On Sun, Apr 22, 2018 at 12:42:57PM +0200, Greg Kroah-Hartman wrote:
> On Sun, Apr 22, 2018 at 03:36:32AM -0700, Nathan Chancellor wrote:
> > From: Greg Thelen <gthelen@google.com>
> > 
> > commit 2e898e4c0a3897ccd434adac5abb8330194f527b upstream.
> > 
> > lock_page_memcg()/unlock_page_memcg() use spin_lock_irqsave/restore() if
> > the page's memcg is undergoing move accounting, which occurs when a
> > process leaves its memcg for a new one that has
> > memory.move_charge_at_immigrate set.
> > 
> > unlocked_inode_to_wb_begin,end() use spin_lock_irq/spin_unlock_irq() if
> > the given inode is switching writeback domains.  Switches occur when
> > enough writes are issued from a new domain.
> > 
> > This existing pattern is thus suspicious:
> >     lock_page_memcg(page);
> >     unlocked_inode_to_wb_begin(inode, &locked);
> >     ...
> >     unlocked_inode_to_wb_end(inode, locked);
> >     unlock_page_memcg(page);
> > 
> > If both inode switch and process memcg migration are both in-flight then
> > unlocked_inode_to_wb_end() will unconditionally enable interrupts while
> > still holding the lock_page_memcg() irq spinlock.  This suggests the
> > possibility of deadlock if an interrupt occurs before unlock_page_memcg().
> > 
> >     truncate
> >     __cancel_dirty_page
> >     lock_page_memcg
> >     unlocked_inode_to_wb_begin
> >     unlocked_inode_to_wb_end
> >     <interrupts mistakenly enabled>
> >                                     <interrupt>
> >                                     end_page_writeback
> >                                     test_clear_page_writeback
> >                                     lock_page_memcg
> >                                     <deadlock>
> >     unlock_page_memcg
> > 
> > Due to configuration limitations this deadlock is not currently possible
> > because we don't mix cgroup writeback (a cgroupv2 feature) and
> > memory.move_charge_at_immigrate (a cgroupv1 feature).
> > 
> > If the kernel is hacked to always claim inode switching and memcg
> > moving_account, then this script triggers lockup in less than a minute:
> > 
> >   cd /mnt/cgroup/memory
> >   mkdir a b
> >   echo 1 > a/memory.move_charge_at_immigrate
> >   echo 1 > b/memory.move_charge_at_immigrate
> >   (
> >     echo $BASHPID > a/cgroup.procs
> >     while true; do
> >       dd if=/dev/zero of=/mnt/big bs=1M count=256
> >     done
> >   ) &
> >   while true; do
> >     sync
> >   done &
> >   sleep 1h &
> >   SLEEP=$!
> >   while true; do
> >     echo $SLEEP > a/cgroup.procs
> >     echo $SLEEP > b/cgroup.procs
> >   done
> > 
> > The deadlock does not seem possible, so it's debatable if there's any
> > reason to modify the kernel.  I suggest we should to prevent future
> > surprises.  And Wang Long said "this deadlock occurs three times in our
> > environment", so there's more reason to apply this, even to stable.

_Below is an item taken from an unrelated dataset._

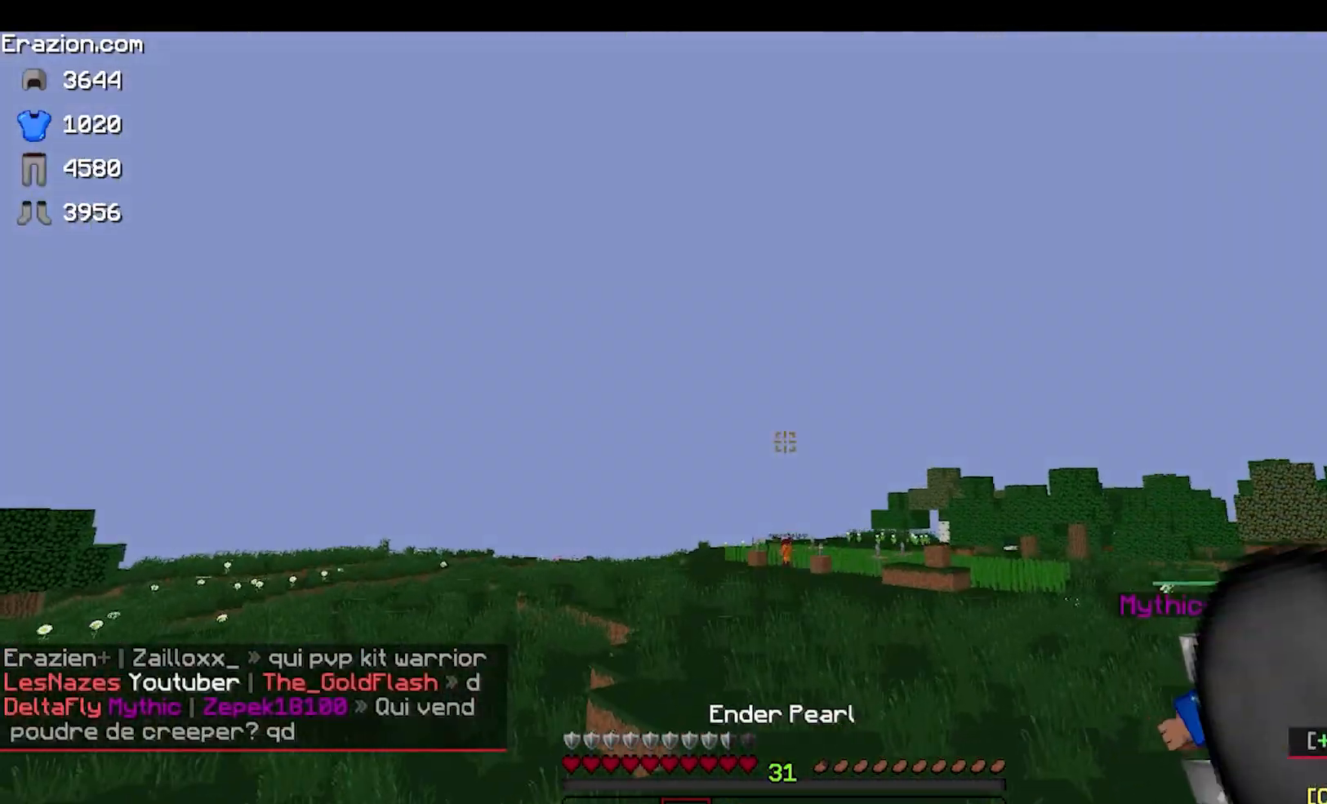
{"keys": ["w"], "mouse": [], "events": [[100, "mouse_left", "up"], [100, "mouse_right", "up"]]}
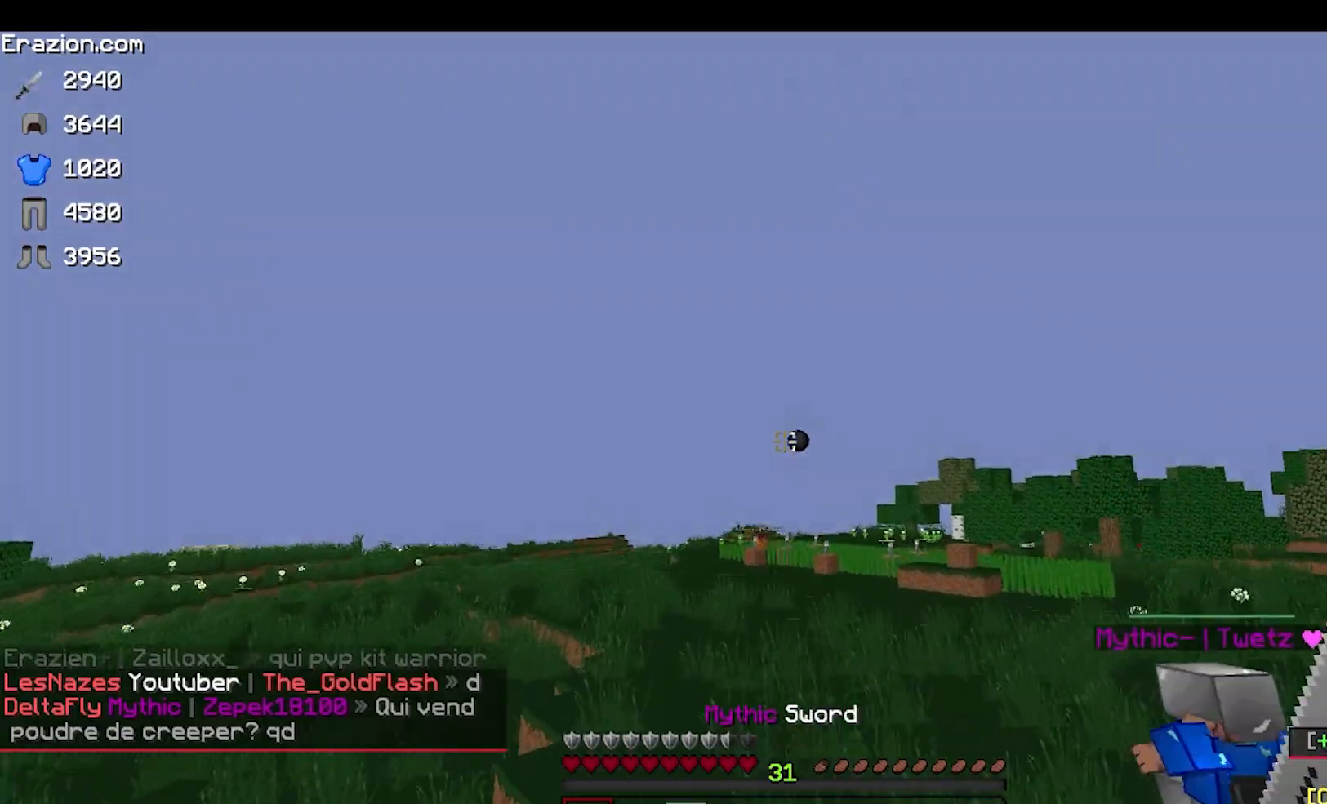
{"keys": ["w"], "mouse": [], "events": [[100, "a", "down"], [250, "a", "up"], [317, "a", "down"], [500, "a", "up"]]}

> > Stable 4.4 has minor conflicts applying this patch.  For a clean 4.4 patch
> > see "[PATCH for-4.4] writeback: safer lock nesting"
> > https://lkml.org/lkml/2018/4/11/146
> > 
> > Wang Long said "this deadlock occurs three times in our environment"
> > 
> > [gthelen@google.com: v4]
> >   Link: http://lkml.kernel.org/r/20180411084653.254724-1-gthelen@google.com
> > [akpm@linux-foundation.org: comment tweaks, struct initialization simplification]
> > Change-Id: Ibb773e8045852978f6207074491d262f1b3fb613
> > Link: http://lkml.kernel.org/r/20180410005908.167976-1-gthelen@google.com
> > Fixes: 682aa8e1a6a1 ("writeback: implement unlocked_inode_to_wb transaction and use it for stat updates")
> > Signed-off-by: Greg Thelen <gthelen@google.com>
> > Reported-by: Wang Long <wanglong19@meituan.com>
> > Acked-by: Wang Long <wanglong19@meituan.com>
> > Acked-by: Michal Hocko <mhocko@suse.com>
> > Reviewed-by: Andrew Morton <akpm@linux-foundation.org>
> > Cc: Johannes Weiner <hannes@cmpxchg.org>
> > Cc: Tejun Heo <tj@kernel.org>
> > Cc: Nicholas Piggin <npiggin@gmail.com>
> > Cc: <stable@vger.kernel.org>	[v4.2+]
> > Signed-off-by: Andrew Morton <akpm@linux-foundation.org>
> > Signed-off-by: Linus Torvalds <torvalds@linux-foundation.org>
> > [natechancellor: Adjust context due to lack of b93b016313b3b]
> > Signed-off-by: Nathan Chancellor <natechancellor@gmail.com>
> 
> I tried a "simple" backport like this as well, and it too blew up when
> building :(
> 
> This patch dies with:
> 
> $ make M=mm
>   CC      mm/filemap.o
> In file included from ./include/linux/kernel.h:13:0,
>                  from ./include/linux/list.h:9,
>                  from ./include/linux/wait.h:7,
>                  from ./include/linux/wait_bit.h:8,
>                  from ./include/linux/fs.h:6,
>                  from ./include/linux/dax.h:5,
>                  from mm/filemap.c:14:
> ./include/linux/backing-dev.h: In function ‘unlocked_inode_to_wb_begin’:
> ./include/linux/backing-dev.h:373:52: error: ‘flags’ undeclared (first use in this function); did you mean ‘class’?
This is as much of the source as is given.